In an episode titled "Beaver's Freckles," the Beaver says that Ward had "a hittin' father," but little else is ever revealed about Ward's fictional family. Despite Wally's constant warning-"Boy, Beav, when Dad finds out, he's gonna clobber ya!"-Ward does not follow his own father's example and never hits his sons on the show. This is an excellent example of xenogenesis.

XENOGENESIS

(zen'u-jen'v-sis), n. Biol. 1. heterogenesis 2. the supposed generation of offspring completely and permanently different from the parent. Believing in xenogenesis, I changed my mind about having children about four years after rejecting my wife's first suggestion of the idea.

Y CHROMOSOMES

The Y chromosome of the father determines a child's gender, and is unique, because its genetic code remains relatively unchanged as it passes from father to son.

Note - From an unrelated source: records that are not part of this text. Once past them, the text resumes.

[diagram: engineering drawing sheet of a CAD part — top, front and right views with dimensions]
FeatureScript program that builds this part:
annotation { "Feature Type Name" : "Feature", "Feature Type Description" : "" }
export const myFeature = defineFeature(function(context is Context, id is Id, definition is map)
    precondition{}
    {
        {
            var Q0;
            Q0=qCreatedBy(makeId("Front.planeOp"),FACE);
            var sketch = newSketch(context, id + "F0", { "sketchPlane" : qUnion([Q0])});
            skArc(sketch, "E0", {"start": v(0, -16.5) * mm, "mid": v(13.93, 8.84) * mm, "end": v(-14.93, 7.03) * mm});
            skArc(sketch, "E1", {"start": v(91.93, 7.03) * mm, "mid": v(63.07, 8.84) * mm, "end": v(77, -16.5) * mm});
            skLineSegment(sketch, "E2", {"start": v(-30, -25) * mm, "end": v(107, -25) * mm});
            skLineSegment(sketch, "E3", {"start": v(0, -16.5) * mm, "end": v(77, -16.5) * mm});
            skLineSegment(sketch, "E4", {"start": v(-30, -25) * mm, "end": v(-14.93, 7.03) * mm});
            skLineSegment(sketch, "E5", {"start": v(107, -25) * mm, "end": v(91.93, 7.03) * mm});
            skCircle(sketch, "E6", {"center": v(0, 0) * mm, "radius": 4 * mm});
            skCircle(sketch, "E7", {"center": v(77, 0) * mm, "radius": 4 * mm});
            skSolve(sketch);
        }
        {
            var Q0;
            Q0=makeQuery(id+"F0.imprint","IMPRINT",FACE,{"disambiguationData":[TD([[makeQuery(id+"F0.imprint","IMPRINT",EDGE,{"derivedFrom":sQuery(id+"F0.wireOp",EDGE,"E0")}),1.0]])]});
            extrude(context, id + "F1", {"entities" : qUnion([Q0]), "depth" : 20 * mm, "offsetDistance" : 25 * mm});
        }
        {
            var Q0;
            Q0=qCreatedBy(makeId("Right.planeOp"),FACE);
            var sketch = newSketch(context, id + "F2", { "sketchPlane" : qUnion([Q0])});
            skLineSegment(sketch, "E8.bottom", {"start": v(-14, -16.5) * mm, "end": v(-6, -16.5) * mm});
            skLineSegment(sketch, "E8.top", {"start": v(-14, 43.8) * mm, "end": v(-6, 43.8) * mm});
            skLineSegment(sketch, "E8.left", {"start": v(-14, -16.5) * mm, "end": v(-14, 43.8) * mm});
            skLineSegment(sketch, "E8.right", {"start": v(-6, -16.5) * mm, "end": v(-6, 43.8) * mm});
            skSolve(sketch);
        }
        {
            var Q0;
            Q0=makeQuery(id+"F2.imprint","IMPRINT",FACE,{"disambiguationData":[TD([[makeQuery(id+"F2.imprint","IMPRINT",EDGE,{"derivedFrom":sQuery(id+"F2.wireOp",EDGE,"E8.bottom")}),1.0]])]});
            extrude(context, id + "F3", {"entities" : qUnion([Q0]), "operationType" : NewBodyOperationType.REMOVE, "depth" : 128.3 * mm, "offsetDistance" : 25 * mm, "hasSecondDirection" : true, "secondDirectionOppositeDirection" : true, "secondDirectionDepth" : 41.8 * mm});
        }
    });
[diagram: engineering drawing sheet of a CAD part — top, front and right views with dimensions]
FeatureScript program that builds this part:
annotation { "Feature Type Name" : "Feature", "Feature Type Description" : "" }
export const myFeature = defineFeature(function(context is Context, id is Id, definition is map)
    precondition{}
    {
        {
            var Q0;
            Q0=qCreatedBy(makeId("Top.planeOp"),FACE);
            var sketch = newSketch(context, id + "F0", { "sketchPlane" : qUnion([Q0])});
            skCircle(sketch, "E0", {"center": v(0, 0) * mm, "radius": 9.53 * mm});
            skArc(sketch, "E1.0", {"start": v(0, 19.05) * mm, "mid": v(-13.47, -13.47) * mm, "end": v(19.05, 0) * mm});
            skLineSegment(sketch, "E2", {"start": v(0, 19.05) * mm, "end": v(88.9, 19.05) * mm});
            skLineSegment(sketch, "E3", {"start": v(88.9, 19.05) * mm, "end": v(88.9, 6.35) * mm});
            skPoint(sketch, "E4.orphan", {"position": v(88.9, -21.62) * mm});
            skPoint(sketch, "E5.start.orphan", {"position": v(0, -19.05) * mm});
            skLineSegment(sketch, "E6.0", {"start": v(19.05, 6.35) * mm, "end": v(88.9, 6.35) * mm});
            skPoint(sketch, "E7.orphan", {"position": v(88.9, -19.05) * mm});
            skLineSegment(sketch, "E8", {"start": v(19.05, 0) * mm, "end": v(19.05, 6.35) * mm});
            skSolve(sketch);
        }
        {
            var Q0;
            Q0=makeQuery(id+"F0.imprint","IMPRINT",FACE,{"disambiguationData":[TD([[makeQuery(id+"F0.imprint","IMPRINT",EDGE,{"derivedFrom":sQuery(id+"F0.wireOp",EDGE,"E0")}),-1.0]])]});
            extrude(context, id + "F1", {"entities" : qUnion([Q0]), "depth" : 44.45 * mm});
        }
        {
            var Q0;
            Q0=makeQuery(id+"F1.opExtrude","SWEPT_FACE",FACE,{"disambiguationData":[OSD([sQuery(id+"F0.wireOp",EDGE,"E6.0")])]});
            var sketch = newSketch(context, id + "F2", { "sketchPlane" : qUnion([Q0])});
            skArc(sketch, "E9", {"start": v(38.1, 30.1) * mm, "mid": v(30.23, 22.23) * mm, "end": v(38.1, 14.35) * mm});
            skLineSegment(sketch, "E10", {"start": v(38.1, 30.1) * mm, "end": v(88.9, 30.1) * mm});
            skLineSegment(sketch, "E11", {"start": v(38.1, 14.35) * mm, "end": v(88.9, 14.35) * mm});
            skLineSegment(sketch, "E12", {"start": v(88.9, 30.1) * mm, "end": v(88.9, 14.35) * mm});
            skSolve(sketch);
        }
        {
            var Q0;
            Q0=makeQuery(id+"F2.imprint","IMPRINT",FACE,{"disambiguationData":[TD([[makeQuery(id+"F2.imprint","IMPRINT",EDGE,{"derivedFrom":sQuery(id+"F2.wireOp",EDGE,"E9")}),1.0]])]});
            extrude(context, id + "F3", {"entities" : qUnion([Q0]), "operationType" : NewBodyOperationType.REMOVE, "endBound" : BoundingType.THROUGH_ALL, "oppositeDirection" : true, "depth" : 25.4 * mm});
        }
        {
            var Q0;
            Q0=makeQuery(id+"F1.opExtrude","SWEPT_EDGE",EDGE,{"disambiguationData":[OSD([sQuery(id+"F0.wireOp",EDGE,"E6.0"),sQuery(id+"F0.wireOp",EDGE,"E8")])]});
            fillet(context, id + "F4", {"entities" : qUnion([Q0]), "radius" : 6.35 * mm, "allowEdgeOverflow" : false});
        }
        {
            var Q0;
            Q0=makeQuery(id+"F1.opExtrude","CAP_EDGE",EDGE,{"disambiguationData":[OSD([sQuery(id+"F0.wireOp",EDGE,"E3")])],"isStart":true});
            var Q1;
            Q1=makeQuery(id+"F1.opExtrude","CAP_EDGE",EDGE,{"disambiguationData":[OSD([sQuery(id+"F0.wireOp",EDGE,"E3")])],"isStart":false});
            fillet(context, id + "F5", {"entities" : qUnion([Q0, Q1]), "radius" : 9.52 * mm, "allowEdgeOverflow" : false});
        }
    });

The DNA in other chromosomes, however, is more likely to get mixed between generations, in a process called recombination. What this means, apparently, is that boys have a higher likelihood of inheriting their ancestral traits.

ZAPPA

Internet chatrooms and discussion lists repeatedly recycle the news that the actor who played Mr. Green Jeans was the father of musician Frank Zappa. But, in fact, Hugh Brannum had only one son, and he was neither Frank Zappa nor this author. Sometimes, though, I still wonder what it might have been like.